米Siebel Systemsは,同社の株主であるTeachers' Retirement System of Louisiana(TRSL)が2002年9月に起こした株主代表訴訟の和解を米国時間8月26日に発表した。また,新しい企業の統治機構の構想も明らかにした。和解の一環として,同社はTRSLによる最高90万ドルまでの裁判費用の補償請求に異論しないことで合意している。この和解は,裁判所の認可を受ける必要がある。

 TRSLは,同社CEOのTom Siebel氏に対する余剰報酬を認めることで,同社の役員会が,委託者の義務を怠ったと主張して訴訟を起こしていた。同氏に認められたストック・オプションの株式評価が不正確に行なわれ,公正な市場価格より低く提供されたと主張していた。

 同社が同日明らかにした新しい企業の統治機構には,情報公開ポリシー,透過的な会計実務,強力な独立した取締役員会,倫理,法的基準などが含まれる。

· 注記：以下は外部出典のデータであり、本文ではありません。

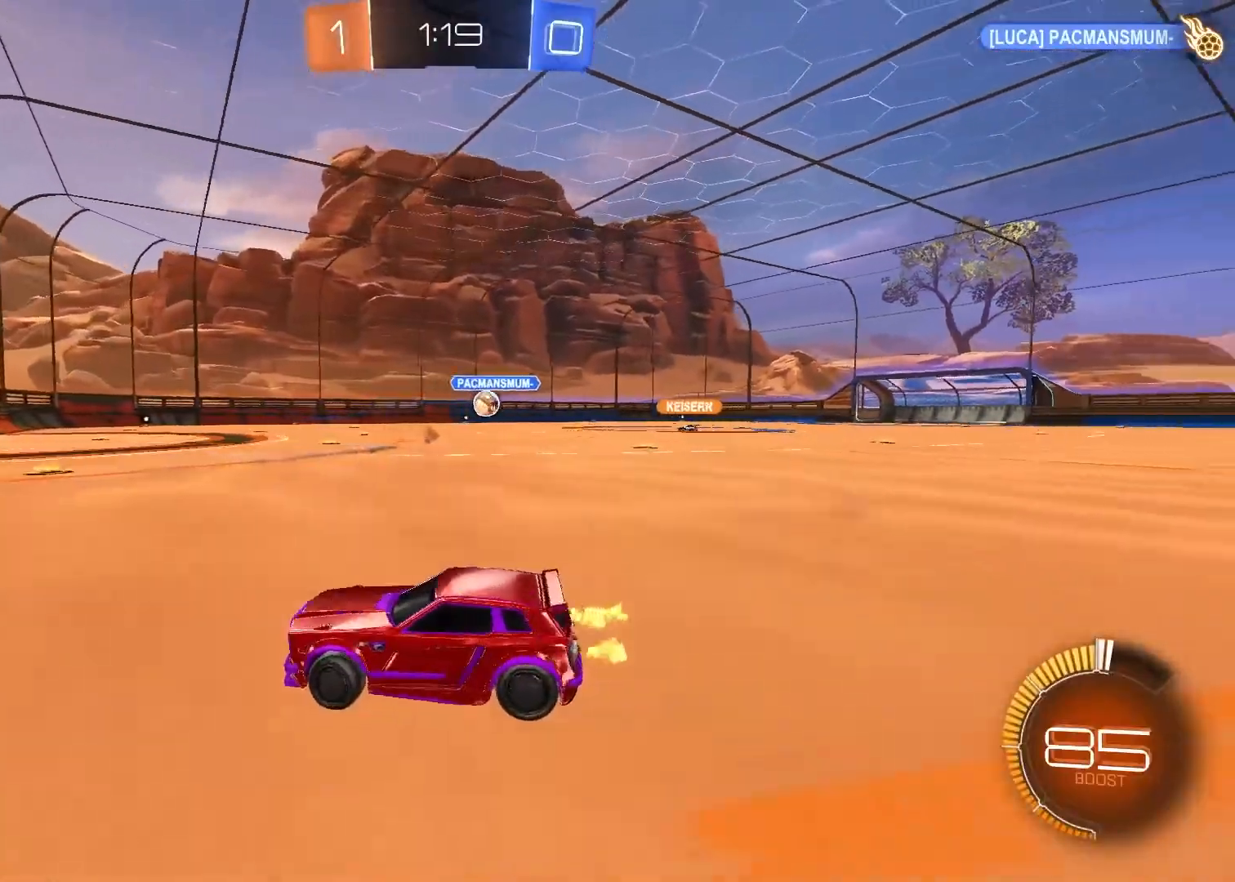
{"dt_ms": 500, "buttons": ["CIRCLE", "R2"], "left_stick": "up", "right_stick": "center", "events": [[317, "left_stick", "center"], [450, "CIRCLE", "down"], [450, "left_stick", "up"]]}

 新しい構想のもとに,同社は,役員会に新しいメンバーを加えるとともに,新しい役員選出に関してより細かい基準を設けて公開する。新しい役員は,次回の年次株主総会にて指名される。また,外部役員だけが報酬委員会にたずさわるように同委員会を拡大する。幹部社員,役員,従業員に与える報酬を決定する際の基準を株主に明らかにするとともに,役員,給料がもっとも高い5人の従業員に認められるオプションの価値を毎年公開する。役員への報酬は,株主に事前に明らかにされたレベル内に抑えるなどの内容が盛り込まれている。

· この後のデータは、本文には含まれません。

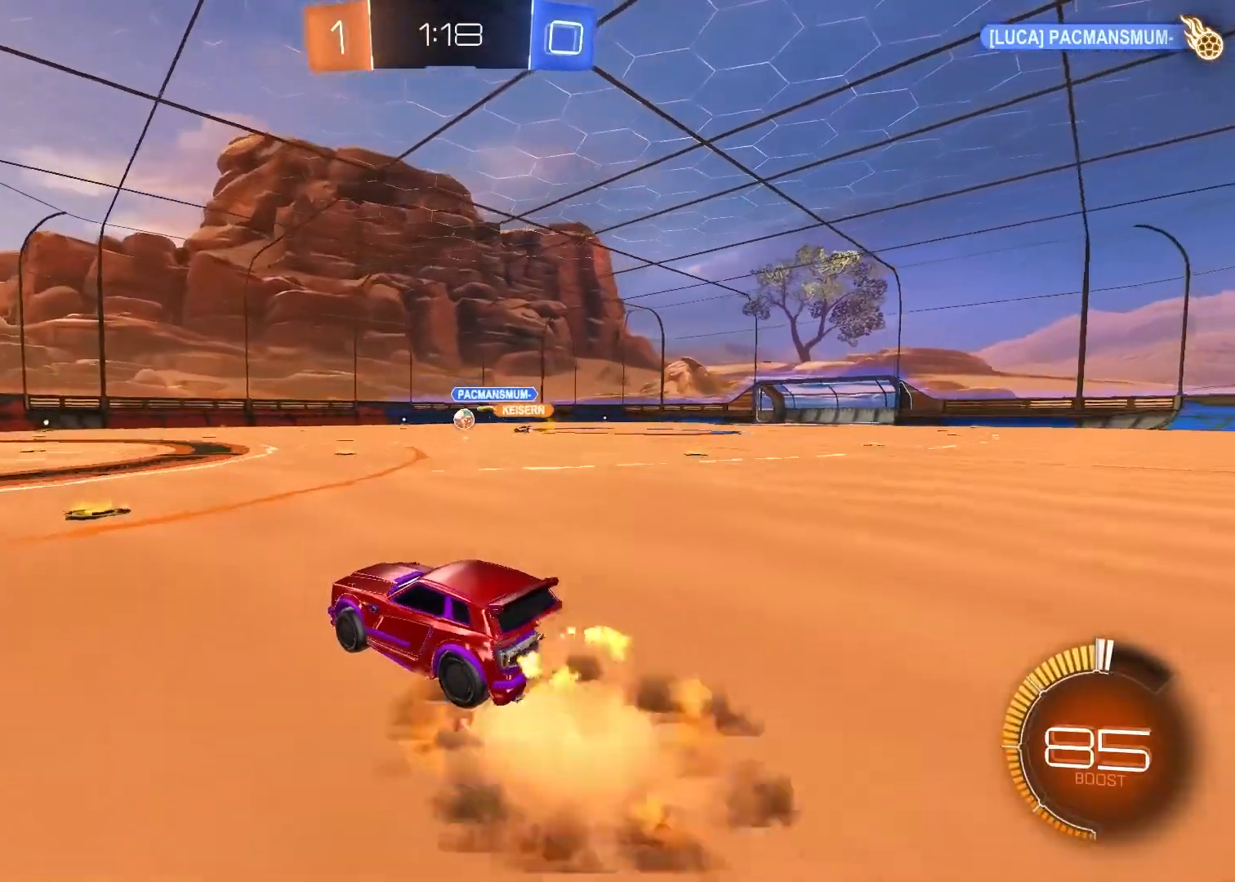
{"dt_ms": 500, "buttons": ["R2"], "left_stick": "center", "right_stick": "center", "events": [[33, "CIRCLE", "up"], [117, "CIRCLE", "down"], [217, "CIRCLE", "up"], [483, "left_stick", "center"]]}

 同社株主は,同日発表された措置に強い賛成を表明している。TRSLの総合委員Tommy Reeves氏は,「同社と役員会が,株主の利益を保護する上で,企業の統治構造の重要性を理解してくれたことを非常に喜ばしく思う」とコメントしている。

 同社は1月に,CEOのTom Siebel氏に認められたストック・オプションをキャンセルした。キャンセルされたおよそ2600万株のストック・オプションは,5610万ドルの市場価値があった。同社は,これを他の株主に対する株価の希薄化を懸念しての措置,と説明しており,訴訟には関係ないとコメントしている。